When the first town hall was dedicated on May 2, 1825 the price tag for the two-story building was $9,017.90. When this Italian Renaissance city hall was opened to great fanfare on April 28, 1898 the final cost was $625,000. Worcester had come a long way through the 19th century. Distinguished artist and architect Richard Morris Hunt was engaged to oversee the project but he died and his son Richard Howland Hunt shepherded the building to completion. Faced with grey Milford granite, the magnificent Florentine capanile tower is 205 feet high, modeled on the Palazzo Vecchio. A bronze star set in the sidewalk marks the spot where, on July 14, 1776, Isaiah Thomas read the Declaration of Independence for the first time to a New England audience from the steps of the Old South Meeting House.

Monday, October 18, 2010

Port Deposit, Maryland

This building was constructed for use as a gymnasium by the Jacob Tome Institute in 1905. A gift to the town from Wiley Manufacturing Company, it included the first indoor swimming pool in Cecil County, a basketball court, locker rooms and showers. This stone building has typical Georgian Revival details including the dentiled and modillioned cornice, keystone lintels, and a Palladian window arrangement on the center gable. After interior renovations, completed in 1983, it serves as the municipal offices, library and public meeting room of the town.

Sunday, October 17, 2010

Uniontown, Pennsylvania

Built in 1847, Fayette County purchased the property where the courthouse stands from Uniontown’s founder Henry Beeson for six pence which is the equivalent of about six cents today. The Richardson Romanesque structure was built out of local materials and features a clock tower along with a statue of the county’s namesake Marquis de Lafayette in its lobby. The eight-foot wooden statue was carved in 1847 by David Blythe, who became one of the outstanding native-scenes artists of his century. Larger than life, the polar planks are pinned together and his high hat is fashioned from tin. The statue periodically goes traveling to museums and art exhibits.

### Provided material
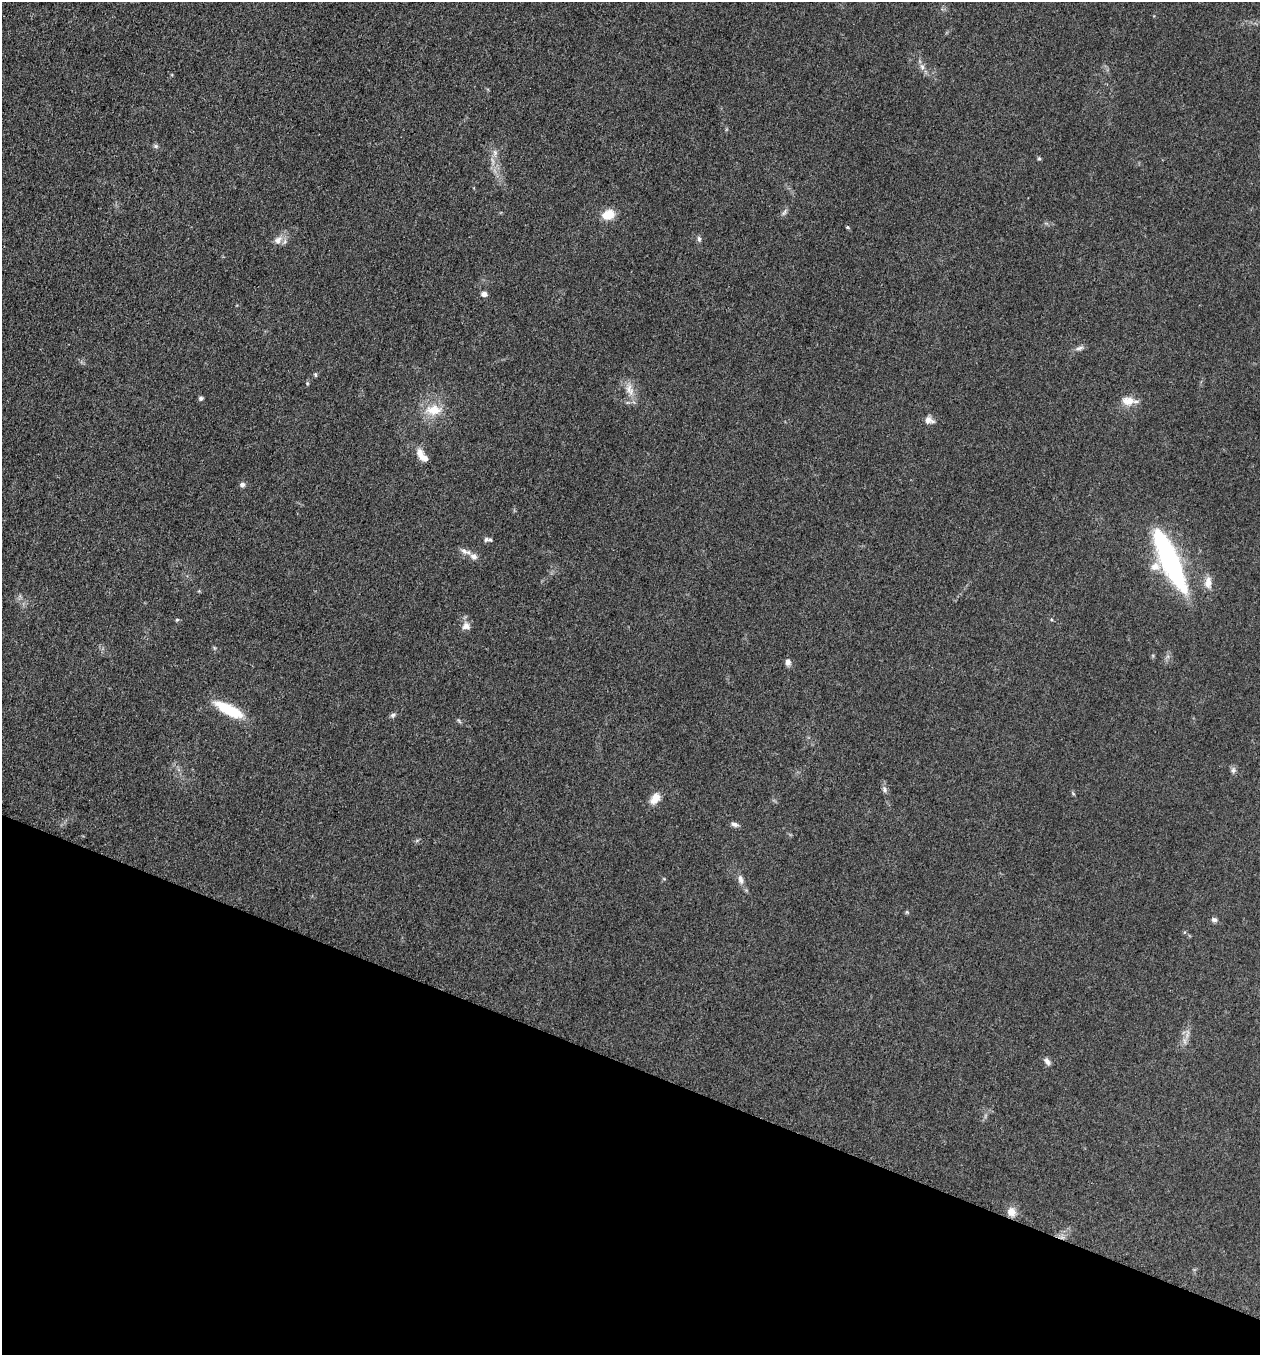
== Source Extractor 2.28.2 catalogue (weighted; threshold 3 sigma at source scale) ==
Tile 15 of 4 x 4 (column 3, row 4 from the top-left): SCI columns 2713-3970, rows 18-1370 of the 5506 x 5462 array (HDU 1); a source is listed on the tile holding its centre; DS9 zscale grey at full resolution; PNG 1262 x 1357 px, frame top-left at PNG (2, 2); no overlay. Shown black and unused: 21% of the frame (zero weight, under 3 of 5 exposures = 4% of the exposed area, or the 3 px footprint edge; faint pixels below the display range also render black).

### Exercise instructions
Reproduce everything in the text on town buildings from "Port Deposit, Maryland" down to "of the town.", word for word.

### Result below
Port Deposit, Maryland

This building was constructed for use as a gymnasium by the Jacob Tome Institute in 1905. A gift to the town from Wiley Manufacturing Company, it included the first indoor swimming pool in Cecil County, a basketball court, locker rooms and showers. This stone building has typical Georgian Revival details including the dentiled and modillioned cornice, keystone lintels, and a Palladian window arrangement on the center gable. After interior renovations, completed in 1983, it serves as the municipal offices, library and public meeting room of the town.